Stored data entries:
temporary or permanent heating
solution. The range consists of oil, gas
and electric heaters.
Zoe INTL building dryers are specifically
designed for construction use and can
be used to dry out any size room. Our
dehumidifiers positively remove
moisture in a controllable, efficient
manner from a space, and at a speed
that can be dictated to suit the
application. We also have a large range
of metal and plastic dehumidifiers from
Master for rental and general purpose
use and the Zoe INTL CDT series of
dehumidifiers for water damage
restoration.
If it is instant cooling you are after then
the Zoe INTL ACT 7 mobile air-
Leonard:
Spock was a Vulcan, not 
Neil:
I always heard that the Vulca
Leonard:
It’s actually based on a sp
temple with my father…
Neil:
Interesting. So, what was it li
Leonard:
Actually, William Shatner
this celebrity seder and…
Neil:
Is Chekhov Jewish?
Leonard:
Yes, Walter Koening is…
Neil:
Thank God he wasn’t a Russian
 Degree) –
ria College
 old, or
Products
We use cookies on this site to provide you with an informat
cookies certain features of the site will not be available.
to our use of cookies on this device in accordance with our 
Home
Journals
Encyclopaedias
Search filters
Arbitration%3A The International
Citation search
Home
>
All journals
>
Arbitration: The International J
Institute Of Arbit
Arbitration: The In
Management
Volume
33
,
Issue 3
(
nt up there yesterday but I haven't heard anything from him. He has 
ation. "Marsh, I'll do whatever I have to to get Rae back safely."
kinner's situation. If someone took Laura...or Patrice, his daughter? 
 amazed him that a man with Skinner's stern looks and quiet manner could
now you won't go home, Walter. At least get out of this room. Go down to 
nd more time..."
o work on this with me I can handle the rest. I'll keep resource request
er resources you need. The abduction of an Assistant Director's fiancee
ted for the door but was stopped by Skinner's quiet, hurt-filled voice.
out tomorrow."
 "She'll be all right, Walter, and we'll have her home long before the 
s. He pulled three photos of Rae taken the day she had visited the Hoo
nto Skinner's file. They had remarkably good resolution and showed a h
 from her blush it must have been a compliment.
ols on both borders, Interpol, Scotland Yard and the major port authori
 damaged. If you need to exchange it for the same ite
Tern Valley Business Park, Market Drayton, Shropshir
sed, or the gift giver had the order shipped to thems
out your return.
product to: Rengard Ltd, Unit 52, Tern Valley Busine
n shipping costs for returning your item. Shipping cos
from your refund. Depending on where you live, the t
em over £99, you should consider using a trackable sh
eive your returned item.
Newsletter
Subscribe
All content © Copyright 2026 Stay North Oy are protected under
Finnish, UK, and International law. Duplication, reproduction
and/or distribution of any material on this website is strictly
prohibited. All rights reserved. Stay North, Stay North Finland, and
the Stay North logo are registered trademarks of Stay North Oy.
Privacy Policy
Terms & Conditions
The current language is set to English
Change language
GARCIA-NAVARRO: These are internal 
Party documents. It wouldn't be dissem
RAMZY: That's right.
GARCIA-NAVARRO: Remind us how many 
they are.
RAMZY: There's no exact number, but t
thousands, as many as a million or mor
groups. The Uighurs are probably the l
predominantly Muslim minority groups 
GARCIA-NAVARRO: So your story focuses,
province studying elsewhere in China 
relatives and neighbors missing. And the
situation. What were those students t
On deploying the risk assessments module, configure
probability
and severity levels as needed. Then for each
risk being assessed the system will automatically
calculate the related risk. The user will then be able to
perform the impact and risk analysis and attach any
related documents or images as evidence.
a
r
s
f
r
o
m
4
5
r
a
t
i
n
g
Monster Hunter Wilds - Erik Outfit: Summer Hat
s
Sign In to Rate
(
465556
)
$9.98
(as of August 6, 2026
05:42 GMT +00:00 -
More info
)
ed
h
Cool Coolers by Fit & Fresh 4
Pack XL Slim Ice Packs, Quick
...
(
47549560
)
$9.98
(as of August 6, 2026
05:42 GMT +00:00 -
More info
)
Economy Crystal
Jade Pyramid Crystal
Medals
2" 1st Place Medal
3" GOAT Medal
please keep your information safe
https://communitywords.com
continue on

## To do
Copy every line of the records word for word.

## Result
temporary or permanent heating
solution. The range consists of oil, gas
and electric heaters.
Zoe INTL building dryers are specifically
designed for construction use and can
be used to dry out any size room. Our
dehumidifiers positively remove
moisture in a controllable, efficient
manner from a space, and at a speed
that can be dictated to suit the
application. We also have a large range
of metal and plastic dehumidifiers from
Master for rental and general purpose
use and the Zoe INTL CDT series of
dehumidifiers for water damage
restoration.
If it is instant cooling you are after then
the Zoe INTL ACT 7 mobile air-
Leonard:
Spock was a Vulcan, not 
Neil:
I always heard that the Vulca
Leonard:
It’s actually based on a sp
temple with my father…
Neil:
Interesting. So, what was it li
Leonard:
Actually, William Shatner
this celebrity seder and…
Neil:
Is Chekhov Jewish?
Leonard:
Yes, Walter Koening is…
Neil:
Thank God he wasn’t a Russian
 Degree) –
ria College
 old, or
Products
We use cookies on this site to provide you with an informat
cookies certain features of the site will not be available.
to our use of cookies on this device in accordance with our 
Home
Journals
Encyclopaedias
Search filters
Arbitration%3A The International
Citation search
Home
>
All journals
>
Arbitration: The International J
Institute Of Arbit
Arbitration: The In
Management
Volume
33
,
Issue 3
(
nt up there yesterday but I haven't heard anything from him. He has 
ation. "Marsh, I'll do whatever I have to to get Rae back safely."
kinner's situation. If someone took Laura...or Patrice, his daughter? 
 amazed him that a man with Skinner's stern looks and quiet manner could
now you won't go home, Walter. At least get out of this room. Go down to 
nd more time..."
o work on this with me I can handle the rest. I'll keep resource request
er resources you need. The abduction of an Assistant Director's fiancee
ted for the door but was stopped by Skinner's quiet, hurt-filled voice.
out tomorrow."
 "She'll be all right, Walter, and we'll have her home long before the 
s. He pulled three photos of Rae taken the day she had visited the Hoo
nto Skinner's file. They had remarkably good resolution and showed a h
 from her blush it must have been a compliment.
ols on both borders, Interpol, Scotland Yard and the major port authori
 damaged. If you need to exchange it for the same ite
Tern Valley Business Park, Market Drayton, Shropshir
sed, or the gift giver had the order shipped to thems
out your return.
product to: Rengard Ltd, Unit 52, Tern Valley Busine
n shipping costs for returning your item. Shipping cos
from your refund. Depending on where you live, the t
em over £99, you should consider using a trackable sh
eive your returned item.
Newsletter
Subscribe
All content © Copyright 2026 Stay North Oy are protected under
Finnish, UK, and International law. Duplication, reproduction
and/or distribution of any material on this website is strictly
prohibited. All rights reserved. Stay North, Stay North Finland, and
the Stay North logo are registered trademarks of Stay North Oy.
Privacy Policy
Terms & Conditions
The current language is set to English
Change language
GARCIA-NAVARRO: These are internal 
Party documents. It wouldn't be dissem
RAMZY: That's right.
GARCIA-NAVARRO: Remind us how many 
they are.
RAMZY: There's no exact number, but t
thousands, as many as a million or mor
groups. The Uighurs are probably the l
predominantly Muslim minority groups 
GARCIA-NAVARRO: So your story focuses,
province studying elsewhere in China 
relatives and neighbors missing. And the
situation. What were those students t
On deploying the risk assessments module, configure
probability
and severity levels as needed. Then for each
risk being assessed the system will automatically
calculate the related risk. The user will then be able to
perform the impact and risk analysis and attach any
related documents or images as evidence.
a
r
s
f
r
o
m
4
5
r
a
t
i
n
g
Monster Hunter Wilds - Erik Outfit: Summer Hat
s
Sign In to Rate
(
465556
)
$9.98
(as of August 6, 2026
05:42 GMT +00:00 -
More info
)
ed
h
Cool Coolers by Fit & Fresh 4
Pack XL Slim Ice Packs, Quick
...
(
47549560
)
$9.98
(as of August 6, 2026
05:42 GMT +00:00 -
More info
)
Economy Crystal
Jade Pyramid Crystal
Medals
2" 1st Place Medal
3" GOAT Medal
please keep your information safe
https://communitywords.com
continue on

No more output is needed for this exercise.